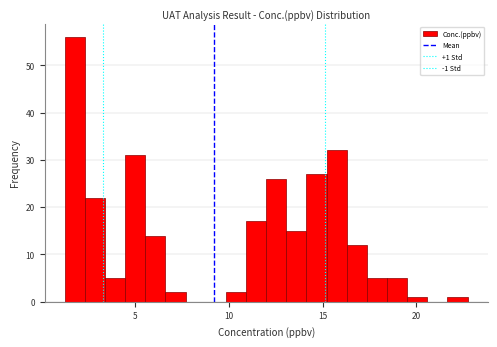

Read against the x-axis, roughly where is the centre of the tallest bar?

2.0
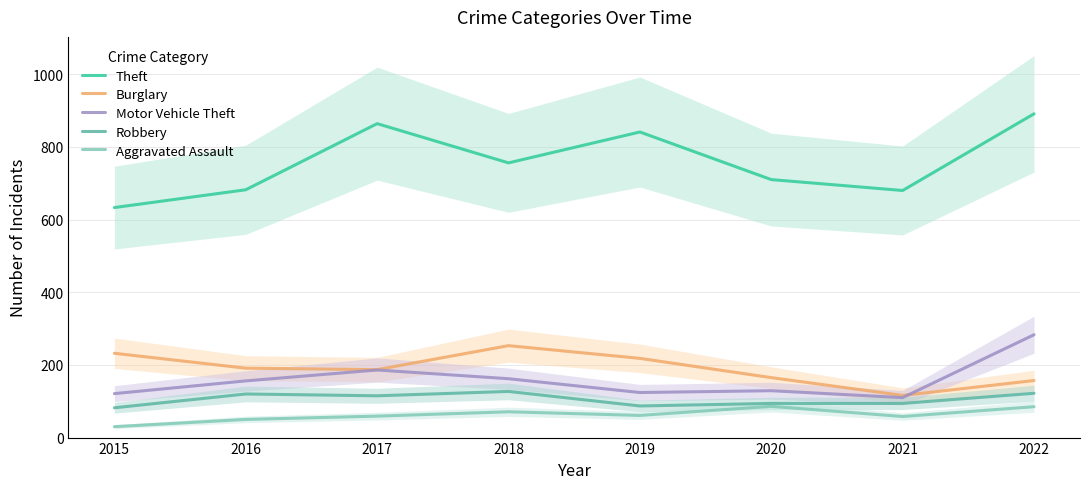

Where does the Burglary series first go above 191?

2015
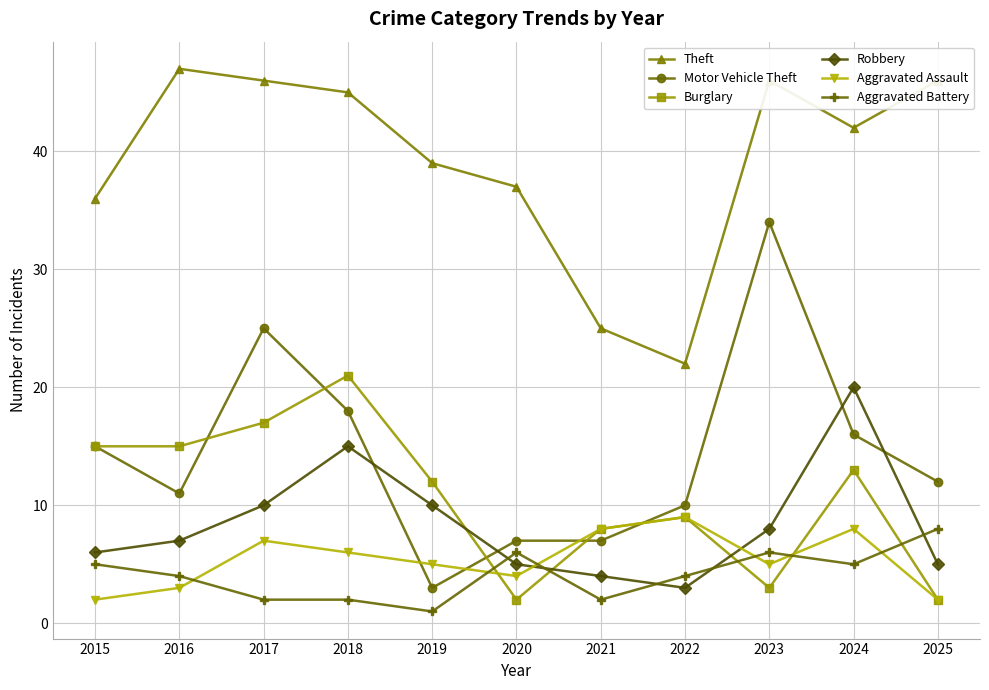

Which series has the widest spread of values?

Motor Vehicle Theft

*****

#### [TASK TO COMPLETE]
Update the records by replacing "series" with "line" and leaving everything else unchanged. Write the pictures out of your version.

#### [TASK SOLUTION]
Read against the x-axis, roughly where is the centre of the tallest bar?

2.0

Where does the Burglary line first go above 191?

2015

Which line has the widest spread of values?

Motor Vehicle Theft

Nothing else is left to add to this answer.